MATERIALS PROVIDED Start Marker
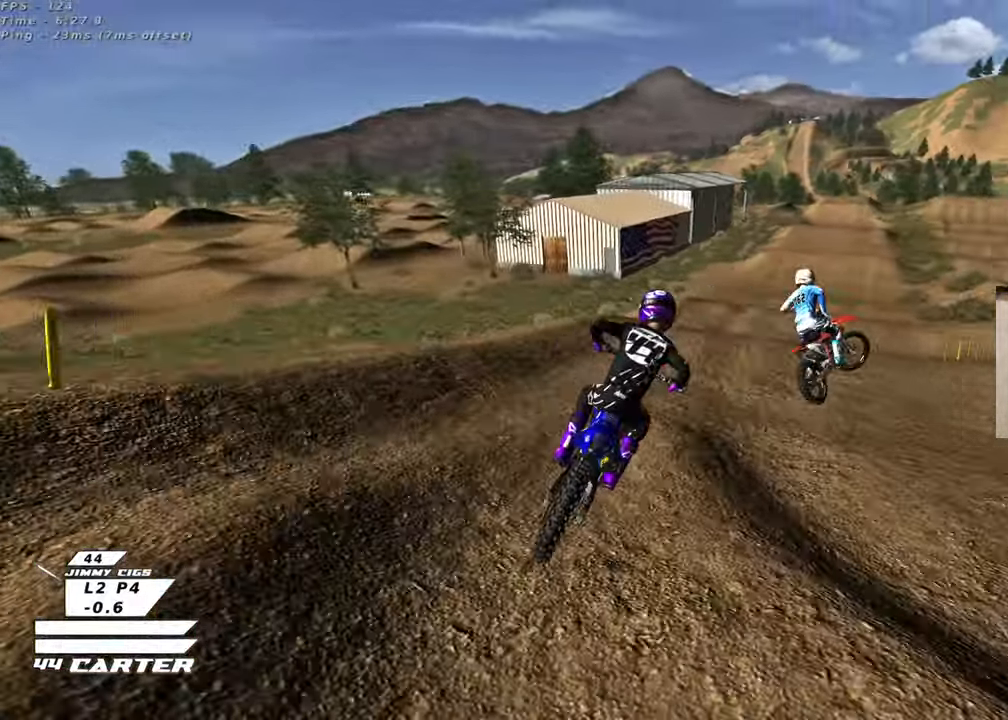
{"buttons": ["R2"], "left_stick": "up", "right_stick": "center", "events": [[17, "left_stick", "up"], [33, "R3", "up"], [33, "right_stick", "center"], [150, "left_stick", "center"], [217, "A", "down"], [250, "left_stick", "up"], [350, "A", "up"]]}
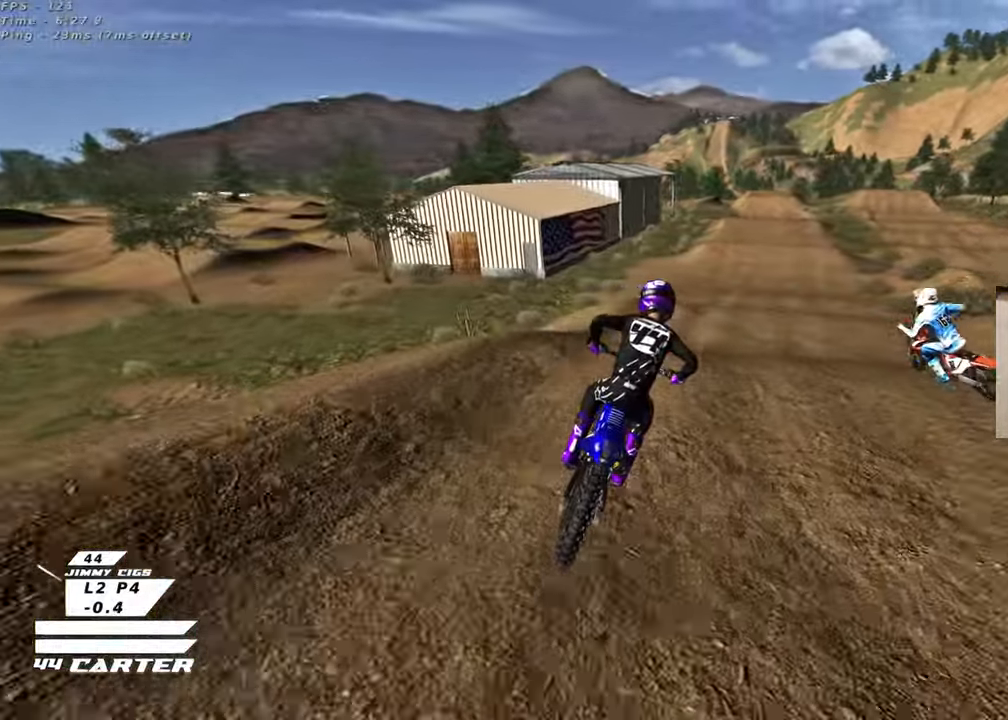
{"buttons": ["A", "R2"], "left_stick": "center", "right_stick": "center", "events": [[100, "left_stick", "center"], [150, "left_stick", "down"], [217, "A", "down"], [300, "left_stick", "up"], [333, "A", "up"], [417, "left_stick", "center"], [433, "A", "down"]]}
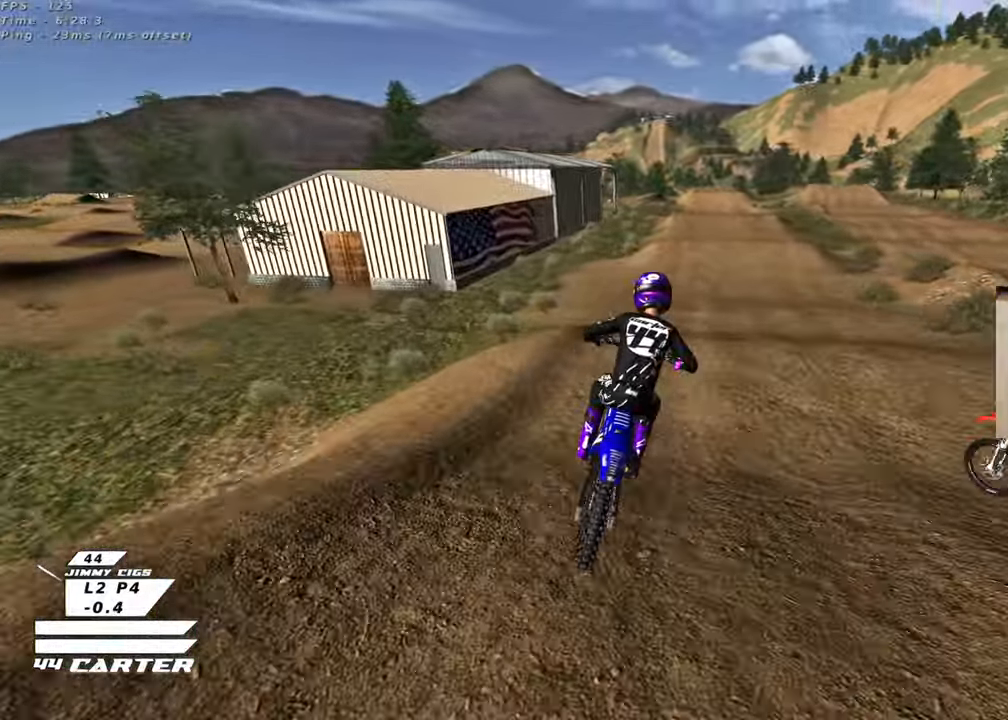
{"buttons": ["R2"], "left_stick": "down-left", "right_stick": "center", "events": [[17, "left_stick", "up"], [67, "A", "up"], [367, "left_stick", "down-left"]]}
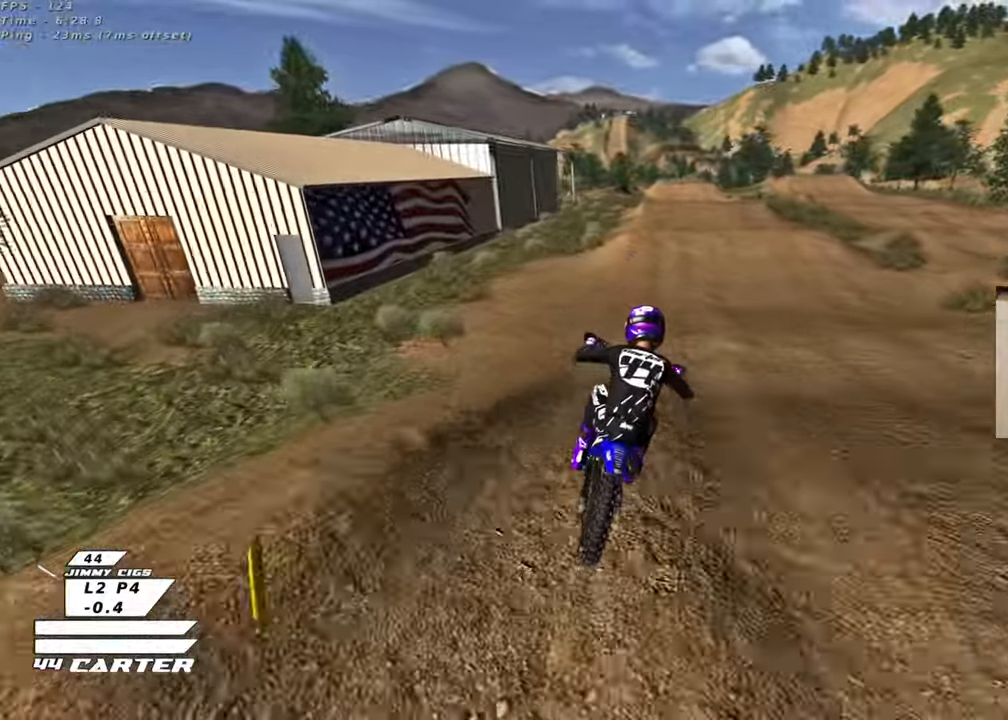
{"buttons": ["R2"], "left_stick": "left", "right_stick": "center", "events": [[17, "A", "down"], [67, "left_stick", "up"], [150, "A", "up"], [333, "X", "down"], [450, "X", "up"], [500, "left_stick", "left"]]}
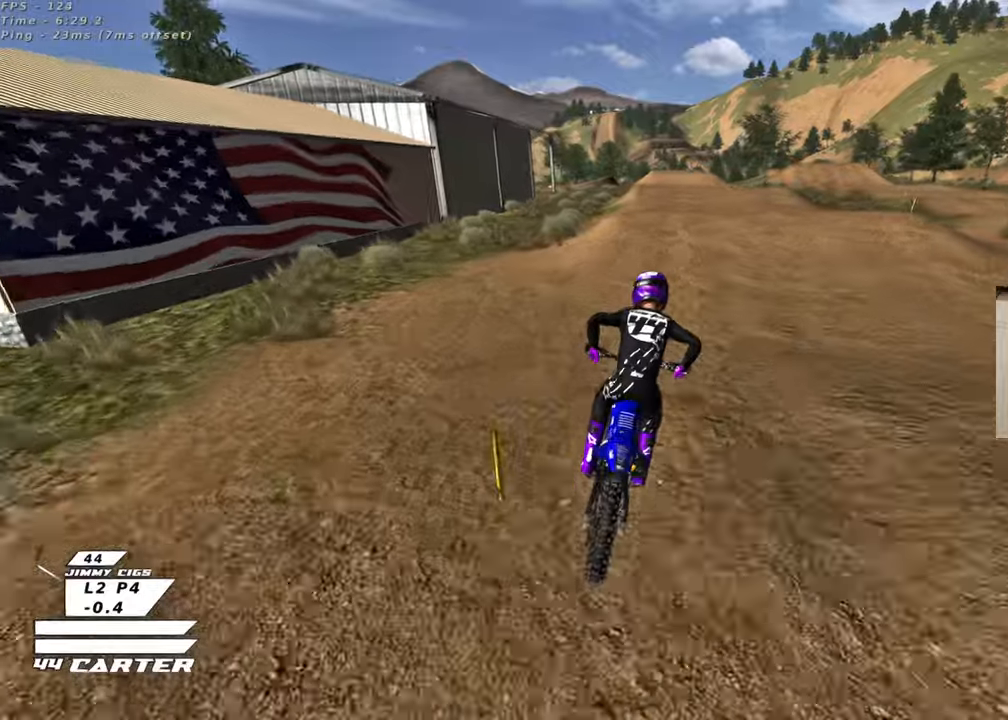
{"buttons": ["R2"], "left_stick": "up", "right_stick": "center", "events": [[50, "left_stick", "down"], [450, "left_stick", "up"]]}
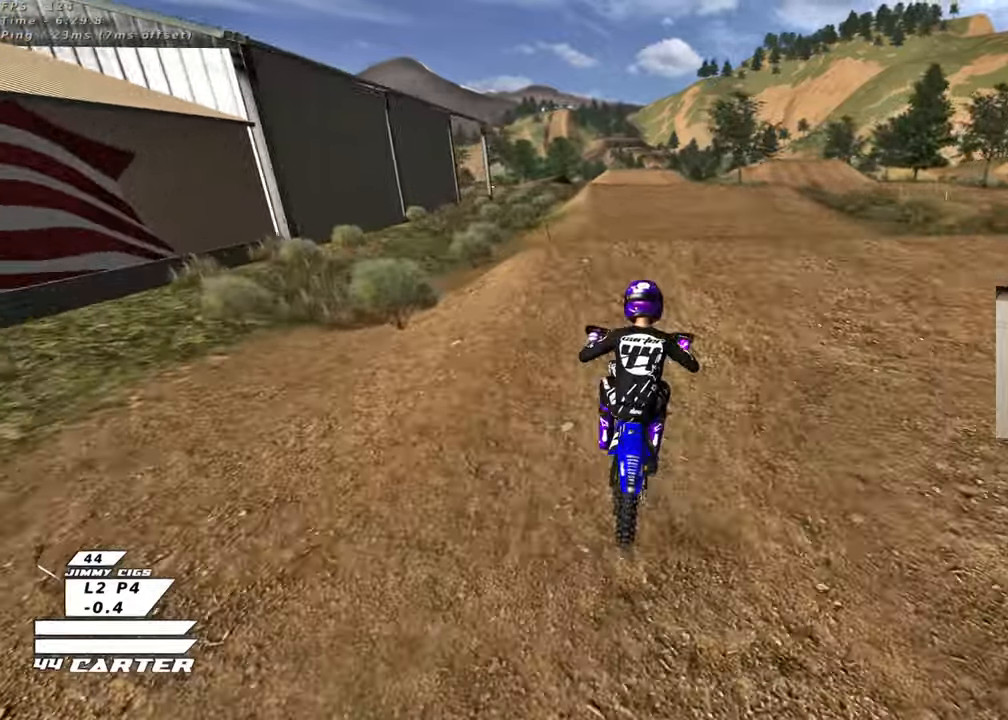
{"buttons": ["X"], "left_stick": "up", "right_stick": "center", "events": [[17, "A", "down"], [100, "left_stick", "down"], [133, "A", "up"], [200, "left_stick", "up"], [217, "A", "down"], [317, "A", "up"], [483, "X", "down"], [500, "R2", "up"]]}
MATERIALS PROVIDED End Marker
→ DESCRIPTION OF THE TASK
Print out the whole of the material word for word, without pictures.

→ REPLY TO THE TASK
{"buttons": ["R2"], "left_stick": "up", "right_stick": "center", "events": [[17, "left_stick", "up"], [33, "R3", "up"], [33, "right_stick", "center"], [150, "left_stick", "center"], [217, "A", "down"], [250, "left_stick", "up"], [350, "A", "up"]]}
{"buttons": ["A", "R2"], "left_stick": "center", "right_stick": "center", "events": [[100, "left_stick", "center"], [150, "left_stick", "down"], [217, "A", "down"], [300, "left_stick", "up"], [333, "A", "up"], [417, "left_stick", "center"], [433, "A", "down"]]}
{"buttons": ["R2"], "left_stick": "down-left", "right_stick": "center", "events": [[17, "left_stick", "up"], [67, "A", "up"], [367, "left_stick", "down-left"]]}
{"buttons": ["R2"], "left_stick": "left", "right_stick": "center", "events": [[17, "A", "down"], [67, "left_stick", "up"], [150, "A", "up"], [333, "X", "down"], [450, "X", "up"], [500, "left_stick", "left"]]}
{"buttons": ["R2"], "left_stick": "up", "right_stick": "center", "events": [[50, "left_stick", "down"], [450, "left_stick", "up"]]}
{"buttons": ["X"], "left_stick": "up", "right_stick": "center", "events": [[17, "A", "down"], [100, "left_stick", "down"], [133, "A", "up"], [200, "left_stick", "up"], [217, "A", "down"], [317, "A", "up"], [483, "X", "down"], [500, "R2", "up"]]}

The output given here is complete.